Gil also thanks his four children—Lia, Yoni, Aviv, and Dina—for serving as sounding boards as well as cheerleaders, and his two brothers, Dan and Tevi, who are always by his side, no matter how far away they might be physically. Weaved into the dedication are hopes for the good health of his father, Bernard Dov Troy, and deep regret that Gil’s mother, Elaine Gerson Troy, only lived long enough to see a printout of the proposed book cover, not the book itself.
Natan also thanks his two children, Rachel and Hanna, their husbands, Micha and Nachum, and his grandchildren—Eitan, Yehuda, David, Avigail, Uri, Daniel, and Ariel—for their supportive and demanding love. They kept reminding him of the importance of writing this book, while reminding him daily that there are things more important than writing a book.

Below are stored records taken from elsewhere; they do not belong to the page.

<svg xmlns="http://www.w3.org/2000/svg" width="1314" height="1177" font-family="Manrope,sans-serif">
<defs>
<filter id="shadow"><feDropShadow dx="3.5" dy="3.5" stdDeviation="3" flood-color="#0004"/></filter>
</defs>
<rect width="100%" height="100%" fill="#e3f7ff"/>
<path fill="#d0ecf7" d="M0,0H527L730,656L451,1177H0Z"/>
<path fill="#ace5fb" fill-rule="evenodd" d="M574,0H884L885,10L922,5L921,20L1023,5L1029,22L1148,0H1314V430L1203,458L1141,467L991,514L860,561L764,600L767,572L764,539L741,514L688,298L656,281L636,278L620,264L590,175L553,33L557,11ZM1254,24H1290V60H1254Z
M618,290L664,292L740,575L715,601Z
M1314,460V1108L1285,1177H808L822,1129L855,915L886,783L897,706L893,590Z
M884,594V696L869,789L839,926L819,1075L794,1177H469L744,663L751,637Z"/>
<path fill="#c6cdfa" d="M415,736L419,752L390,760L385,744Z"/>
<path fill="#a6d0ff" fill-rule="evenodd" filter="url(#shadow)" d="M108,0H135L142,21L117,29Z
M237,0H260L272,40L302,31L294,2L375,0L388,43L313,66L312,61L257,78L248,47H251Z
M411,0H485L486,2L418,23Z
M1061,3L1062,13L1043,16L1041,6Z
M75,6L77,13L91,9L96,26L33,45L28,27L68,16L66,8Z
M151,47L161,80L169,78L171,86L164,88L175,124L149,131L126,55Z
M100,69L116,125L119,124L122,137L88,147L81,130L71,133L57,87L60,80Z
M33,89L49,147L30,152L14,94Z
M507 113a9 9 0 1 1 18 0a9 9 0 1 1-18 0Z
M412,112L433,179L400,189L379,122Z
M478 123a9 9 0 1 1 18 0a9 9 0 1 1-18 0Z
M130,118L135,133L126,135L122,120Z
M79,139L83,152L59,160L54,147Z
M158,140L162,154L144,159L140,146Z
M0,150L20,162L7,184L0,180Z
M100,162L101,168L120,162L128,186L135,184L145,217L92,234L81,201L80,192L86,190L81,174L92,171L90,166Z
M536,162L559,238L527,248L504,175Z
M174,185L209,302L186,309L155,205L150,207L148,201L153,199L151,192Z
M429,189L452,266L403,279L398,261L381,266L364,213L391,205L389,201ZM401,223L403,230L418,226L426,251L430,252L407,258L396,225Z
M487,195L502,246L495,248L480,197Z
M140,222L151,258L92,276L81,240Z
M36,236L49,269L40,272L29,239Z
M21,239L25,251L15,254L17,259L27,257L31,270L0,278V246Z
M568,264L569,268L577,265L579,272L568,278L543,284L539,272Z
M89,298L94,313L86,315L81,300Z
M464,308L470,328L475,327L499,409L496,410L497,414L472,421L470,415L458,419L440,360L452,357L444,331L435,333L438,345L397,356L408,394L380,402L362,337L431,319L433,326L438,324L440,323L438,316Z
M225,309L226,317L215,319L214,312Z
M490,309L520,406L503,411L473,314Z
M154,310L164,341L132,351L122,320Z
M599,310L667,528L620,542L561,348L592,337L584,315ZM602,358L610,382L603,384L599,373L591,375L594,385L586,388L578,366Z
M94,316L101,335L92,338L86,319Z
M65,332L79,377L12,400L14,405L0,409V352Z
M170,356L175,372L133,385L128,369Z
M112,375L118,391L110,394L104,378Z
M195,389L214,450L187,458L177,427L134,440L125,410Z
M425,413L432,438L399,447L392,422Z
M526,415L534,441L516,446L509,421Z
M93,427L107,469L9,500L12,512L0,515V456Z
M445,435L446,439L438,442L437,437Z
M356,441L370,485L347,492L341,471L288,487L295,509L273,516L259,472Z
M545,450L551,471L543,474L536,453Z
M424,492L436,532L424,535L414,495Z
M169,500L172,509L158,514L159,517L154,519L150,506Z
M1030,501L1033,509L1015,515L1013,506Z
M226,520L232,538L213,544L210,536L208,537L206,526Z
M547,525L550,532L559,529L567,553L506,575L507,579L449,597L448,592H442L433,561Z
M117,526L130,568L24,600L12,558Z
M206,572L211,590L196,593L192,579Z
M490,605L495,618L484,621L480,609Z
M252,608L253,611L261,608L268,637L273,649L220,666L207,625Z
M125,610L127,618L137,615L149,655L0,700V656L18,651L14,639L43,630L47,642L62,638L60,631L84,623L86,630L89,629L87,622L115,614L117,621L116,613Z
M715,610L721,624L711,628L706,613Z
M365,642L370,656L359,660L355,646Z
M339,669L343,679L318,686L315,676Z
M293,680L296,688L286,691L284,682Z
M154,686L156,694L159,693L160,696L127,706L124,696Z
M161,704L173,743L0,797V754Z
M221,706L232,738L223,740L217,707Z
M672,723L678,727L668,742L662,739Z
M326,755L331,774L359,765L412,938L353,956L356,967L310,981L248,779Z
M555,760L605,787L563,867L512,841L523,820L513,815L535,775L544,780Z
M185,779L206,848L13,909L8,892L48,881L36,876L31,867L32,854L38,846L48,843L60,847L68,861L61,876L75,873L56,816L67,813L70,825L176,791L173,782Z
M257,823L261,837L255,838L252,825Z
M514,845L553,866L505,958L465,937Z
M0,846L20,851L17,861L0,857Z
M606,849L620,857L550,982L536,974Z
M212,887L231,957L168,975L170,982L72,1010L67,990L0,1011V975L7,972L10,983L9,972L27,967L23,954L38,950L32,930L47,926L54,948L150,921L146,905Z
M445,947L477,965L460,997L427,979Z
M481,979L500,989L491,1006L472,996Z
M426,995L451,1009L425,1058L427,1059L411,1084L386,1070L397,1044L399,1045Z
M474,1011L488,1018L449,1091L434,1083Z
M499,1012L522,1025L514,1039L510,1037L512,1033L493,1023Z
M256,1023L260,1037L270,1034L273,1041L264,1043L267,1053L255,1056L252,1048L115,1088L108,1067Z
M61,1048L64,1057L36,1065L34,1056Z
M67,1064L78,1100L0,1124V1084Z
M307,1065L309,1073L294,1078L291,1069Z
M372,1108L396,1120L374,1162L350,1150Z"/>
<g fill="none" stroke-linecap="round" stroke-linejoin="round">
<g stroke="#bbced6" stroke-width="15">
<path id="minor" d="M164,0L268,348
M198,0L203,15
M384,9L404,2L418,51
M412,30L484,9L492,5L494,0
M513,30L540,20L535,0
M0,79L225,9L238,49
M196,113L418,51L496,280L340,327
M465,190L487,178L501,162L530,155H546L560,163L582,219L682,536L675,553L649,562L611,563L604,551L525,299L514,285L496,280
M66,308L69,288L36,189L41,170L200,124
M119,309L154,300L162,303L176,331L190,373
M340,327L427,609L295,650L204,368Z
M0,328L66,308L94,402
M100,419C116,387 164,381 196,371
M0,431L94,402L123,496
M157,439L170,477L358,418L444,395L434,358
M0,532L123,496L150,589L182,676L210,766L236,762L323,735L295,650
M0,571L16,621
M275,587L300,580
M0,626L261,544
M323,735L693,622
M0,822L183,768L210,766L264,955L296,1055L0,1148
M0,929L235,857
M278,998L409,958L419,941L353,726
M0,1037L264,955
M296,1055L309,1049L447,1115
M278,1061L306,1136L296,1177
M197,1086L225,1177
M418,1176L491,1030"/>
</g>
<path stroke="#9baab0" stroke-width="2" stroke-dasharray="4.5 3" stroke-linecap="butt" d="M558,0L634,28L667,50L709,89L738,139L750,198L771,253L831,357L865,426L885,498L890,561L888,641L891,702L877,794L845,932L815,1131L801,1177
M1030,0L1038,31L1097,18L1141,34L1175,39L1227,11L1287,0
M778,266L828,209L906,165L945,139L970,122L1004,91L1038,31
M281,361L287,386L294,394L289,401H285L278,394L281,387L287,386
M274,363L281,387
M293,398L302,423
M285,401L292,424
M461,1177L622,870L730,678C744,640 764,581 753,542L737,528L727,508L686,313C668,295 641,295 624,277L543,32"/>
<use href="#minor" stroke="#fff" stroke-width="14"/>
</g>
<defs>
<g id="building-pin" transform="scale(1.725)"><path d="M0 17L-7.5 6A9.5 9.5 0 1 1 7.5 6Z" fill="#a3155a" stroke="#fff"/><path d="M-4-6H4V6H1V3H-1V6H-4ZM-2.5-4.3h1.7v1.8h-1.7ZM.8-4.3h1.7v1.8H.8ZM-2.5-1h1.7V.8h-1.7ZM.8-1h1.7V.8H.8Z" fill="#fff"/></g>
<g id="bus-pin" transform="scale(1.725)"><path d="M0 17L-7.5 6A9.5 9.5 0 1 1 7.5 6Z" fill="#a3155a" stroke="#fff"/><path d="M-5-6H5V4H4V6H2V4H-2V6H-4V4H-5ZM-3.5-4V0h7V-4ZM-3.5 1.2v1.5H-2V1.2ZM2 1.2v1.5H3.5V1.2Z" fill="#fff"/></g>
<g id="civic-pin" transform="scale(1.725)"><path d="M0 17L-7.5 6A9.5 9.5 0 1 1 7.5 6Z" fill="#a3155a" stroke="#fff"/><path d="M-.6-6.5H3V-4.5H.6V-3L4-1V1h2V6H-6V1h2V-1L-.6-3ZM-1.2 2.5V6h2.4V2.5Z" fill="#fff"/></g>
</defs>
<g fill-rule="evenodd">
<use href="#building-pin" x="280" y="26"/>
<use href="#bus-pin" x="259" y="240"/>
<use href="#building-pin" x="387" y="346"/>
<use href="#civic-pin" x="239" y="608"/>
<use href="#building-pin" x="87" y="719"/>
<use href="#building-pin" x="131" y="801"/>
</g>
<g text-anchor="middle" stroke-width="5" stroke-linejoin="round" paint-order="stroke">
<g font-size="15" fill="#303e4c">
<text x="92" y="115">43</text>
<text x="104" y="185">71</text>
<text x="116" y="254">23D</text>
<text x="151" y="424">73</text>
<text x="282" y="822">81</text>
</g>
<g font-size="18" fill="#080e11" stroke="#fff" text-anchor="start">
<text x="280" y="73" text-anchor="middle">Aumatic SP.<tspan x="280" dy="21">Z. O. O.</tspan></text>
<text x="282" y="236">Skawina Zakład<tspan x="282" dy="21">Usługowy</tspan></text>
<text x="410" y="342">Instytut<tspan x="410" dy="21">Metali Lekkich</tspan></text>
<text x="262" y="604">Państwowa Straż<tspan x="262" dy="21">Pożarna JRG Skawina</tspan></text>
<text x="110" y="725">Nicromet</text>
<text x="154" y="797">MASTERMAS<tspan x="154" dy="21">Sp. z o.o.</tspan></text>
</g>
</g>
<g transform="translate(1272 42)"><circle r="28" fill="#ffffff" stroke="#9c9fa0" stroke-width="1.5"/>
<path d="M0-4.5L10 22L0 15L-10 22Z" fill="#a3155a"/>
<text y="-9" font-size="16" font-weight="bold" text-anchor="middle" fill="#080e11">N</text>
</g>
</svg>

This book, which started around Natan’s Jewish Agency desk and was mostly written around Natan and Avital’s dining room table, is being finished via Skype, during this strange, unnerving period of mass isolation thanks to the coronavirus. Although one friend teased us that we were cashing in on quarantine with our title Never Alone, the fact that the book’s call for connectedness and engagement suits this particular moment is not due to any stroke of luck or any authorial sleight of hand. We not only stumbled onto the title over a year ago thanks to David, but we’ve both been living it our whole lives.
It’s the timelessness of this message that neither of us invented that makes it so timely—and explains how the two of us, with such vastly different backgrounds, could end up living as neighbors in Jerusalem. It’s a timeless timeliness that harks back to Sinai. This eternal message has survived worse plagues—imposed by nature and by people. But more important, its life-affirming joyfulness gives meaning to our lives, and the lives of millions of others. And it motivated our dedication, to thank our parents for passing on the torch, while inviting our children and grandchildren to carry it forward, each in their own way.